━━━━━ Supplied data
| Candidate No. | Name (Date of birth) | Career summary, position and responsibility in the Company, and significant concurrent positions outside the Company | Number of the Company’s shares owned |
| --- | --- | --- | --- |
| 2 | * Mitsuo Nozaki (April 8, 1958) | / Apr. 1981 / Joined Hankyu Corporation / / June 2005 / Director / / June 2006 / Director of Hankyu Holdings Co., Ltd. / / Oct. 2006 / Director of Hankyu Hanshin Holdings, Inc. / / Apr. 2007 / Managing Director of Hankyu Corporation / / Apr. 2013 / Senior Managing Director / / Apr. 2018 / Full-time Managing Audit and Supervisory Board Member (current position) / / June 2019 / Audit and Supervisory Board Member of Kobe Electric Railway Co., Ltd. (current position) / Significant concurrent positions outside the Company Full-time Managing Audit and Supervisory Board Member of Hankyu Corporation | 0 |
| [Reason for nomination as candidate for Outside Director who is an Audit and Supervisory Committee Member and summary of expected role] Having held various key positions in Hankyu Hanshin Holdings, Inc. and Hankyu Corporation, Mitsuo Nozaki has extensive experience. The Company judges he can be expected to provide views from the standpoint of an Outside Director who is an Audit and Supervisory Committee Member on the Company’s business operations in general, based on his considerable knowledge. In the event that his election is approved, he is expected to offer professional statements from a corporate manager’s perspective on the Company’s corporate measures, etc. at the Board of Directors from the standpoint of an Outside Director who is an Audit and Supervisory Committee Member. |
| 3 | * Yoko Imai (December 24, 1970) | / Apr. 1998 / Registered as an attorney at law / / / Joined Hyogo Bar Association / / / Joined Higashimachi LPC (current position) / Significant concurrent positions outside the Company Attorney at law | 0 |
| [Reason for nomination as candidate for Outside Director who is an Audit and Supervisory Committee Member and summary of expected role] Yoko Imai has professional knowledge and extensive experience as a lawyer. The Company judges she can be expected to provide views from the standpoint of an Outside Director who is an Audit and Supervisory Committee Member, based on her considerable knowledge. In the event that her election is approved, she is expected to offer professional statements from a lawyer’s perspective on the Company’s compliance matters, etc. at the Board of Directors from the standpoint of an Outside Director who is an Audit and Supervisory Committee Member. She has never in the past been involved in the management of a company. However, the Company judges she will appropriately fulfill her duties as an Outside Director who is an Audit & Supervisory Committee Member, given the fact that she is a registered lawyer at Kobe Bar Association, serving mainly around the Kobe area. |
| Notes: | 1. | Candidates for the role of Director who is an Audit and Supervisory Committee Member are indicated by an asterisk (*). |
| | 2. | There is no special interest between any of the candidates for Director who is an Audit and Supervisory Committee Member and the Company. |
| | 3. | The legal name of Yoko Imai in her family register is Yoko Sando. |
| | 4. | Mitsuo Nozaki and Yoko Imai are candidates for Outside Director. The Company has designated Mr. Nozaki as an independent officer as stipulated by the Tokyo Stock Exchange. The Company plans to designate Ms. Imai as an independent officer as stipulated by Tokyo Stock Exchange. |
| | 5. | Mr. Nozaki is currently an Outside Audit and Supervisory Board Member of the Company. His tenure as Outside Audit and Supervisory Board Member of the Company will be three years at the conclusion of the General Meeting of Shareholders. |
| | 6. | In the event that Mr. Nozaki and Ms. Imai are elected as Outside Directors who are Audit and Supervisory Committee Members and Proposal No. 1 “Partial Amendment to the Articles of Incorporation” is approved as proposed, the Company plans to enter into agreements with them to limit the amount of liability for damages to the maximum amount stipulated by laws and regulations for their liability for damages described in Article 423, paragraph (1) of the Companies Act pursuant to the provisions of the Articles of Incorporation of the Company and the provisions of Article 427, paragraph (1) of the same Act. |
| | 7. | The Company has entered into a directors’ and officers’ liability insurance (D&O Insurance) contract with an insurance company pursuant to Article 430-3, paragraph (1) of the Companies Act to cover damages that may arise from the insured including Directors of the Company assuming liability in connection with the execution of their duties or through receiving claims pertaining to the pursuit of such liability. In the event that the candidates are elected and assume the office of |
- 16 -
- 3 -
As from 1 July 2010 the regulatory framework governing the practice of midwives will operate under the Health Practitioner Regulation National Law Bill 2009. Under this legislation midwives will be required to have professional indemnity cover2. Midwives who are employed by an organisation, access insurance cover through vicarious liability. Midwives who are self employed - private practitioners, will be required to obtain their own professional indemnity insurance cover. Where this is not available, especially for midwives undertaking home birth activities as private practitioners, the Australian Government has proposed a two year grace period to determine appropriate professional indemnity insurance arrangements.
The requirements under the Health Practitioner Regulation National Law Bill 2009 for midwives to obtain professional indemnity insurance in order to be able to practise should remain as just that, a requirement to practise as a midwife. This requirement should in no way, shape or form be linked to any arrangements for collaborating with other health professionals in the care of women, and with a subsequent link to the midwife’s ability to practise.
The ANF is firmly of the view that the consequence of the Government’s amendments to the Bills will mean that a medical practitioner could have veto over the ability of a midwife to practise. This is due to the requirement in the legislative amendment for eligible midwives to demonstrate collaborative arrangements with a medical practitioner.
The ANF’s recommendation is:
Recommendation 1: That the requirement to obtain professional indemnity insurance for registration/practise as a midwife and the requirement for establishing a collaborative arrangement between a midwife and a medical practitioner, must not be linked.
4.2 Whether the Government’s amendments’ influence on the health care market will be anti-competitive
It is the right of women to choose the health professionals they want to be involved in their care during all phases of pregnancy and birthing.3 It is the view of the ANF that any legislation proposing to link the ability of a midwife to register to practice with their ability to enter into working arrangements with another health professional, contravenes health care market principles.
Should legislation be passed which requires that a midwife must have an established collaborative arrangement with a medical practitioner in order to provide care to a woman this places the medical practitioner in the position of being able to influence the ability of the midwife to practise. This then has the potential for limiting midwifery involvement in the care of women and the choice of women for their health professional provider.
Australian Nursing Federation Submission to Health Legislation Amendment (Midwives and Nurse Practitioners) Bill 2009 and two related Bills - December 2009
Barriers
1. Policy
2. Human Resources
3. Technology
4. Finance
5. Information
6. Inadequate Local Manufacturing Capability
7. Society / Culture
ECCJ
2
━━━━━━━━━━
*Task brief:* Which lines above include the string "Hanshin"? Show them.

*Response to this exercise:*
| 2 | * Mitsuo Nozaki (April 8, 1958) | / Apr. 1981 / Joined Hankyu Corporation / / June 2005 / Director / / June 2006 / Director of Hankyu Holdings Co., Ltd. / / Oct. 2006 / Director of Hankyu Hanshin Holdings, Inc. / / Apr. 2007 / Managing Director of Hankyu Corporation / / Apr. 2013 / Senior Managing Director / / Apr. 2018 / Full-time Managing Audit and Supervisory Board Member (current position) / / June 2019 / Audit and Supervisory Board Member of Kobe Electric Railway Co., Ltd. (current position) / Significant concurrent positions outside the Company Full-time Managing Audit and Supervisory Board Member of Hankyu Corporation | 0 |
| [Reason for nomination as candidate for Outside Director who is an Audit and Supervisory Committee Member and summary of expected role] Having held various key positions in Hankyu Hanshin Holdings, Inc. and Hankyu Corporation, Mitsuo Nozaki has extensive experience. The Company judges he can be expected to provide views from the standpoint of an Outside Director who is an Audit and Supervisory Committee Member on the Company’s business operations in general, based on his considerable knowledge. In the event that his election is approved, he is expected to offer professional statements from a corporate manager’s perspective on the Company’s corporate measures, etc. at the Board of Directors from the standpoint of an Outside Director who is an Audit and Supervisory Committee Member. |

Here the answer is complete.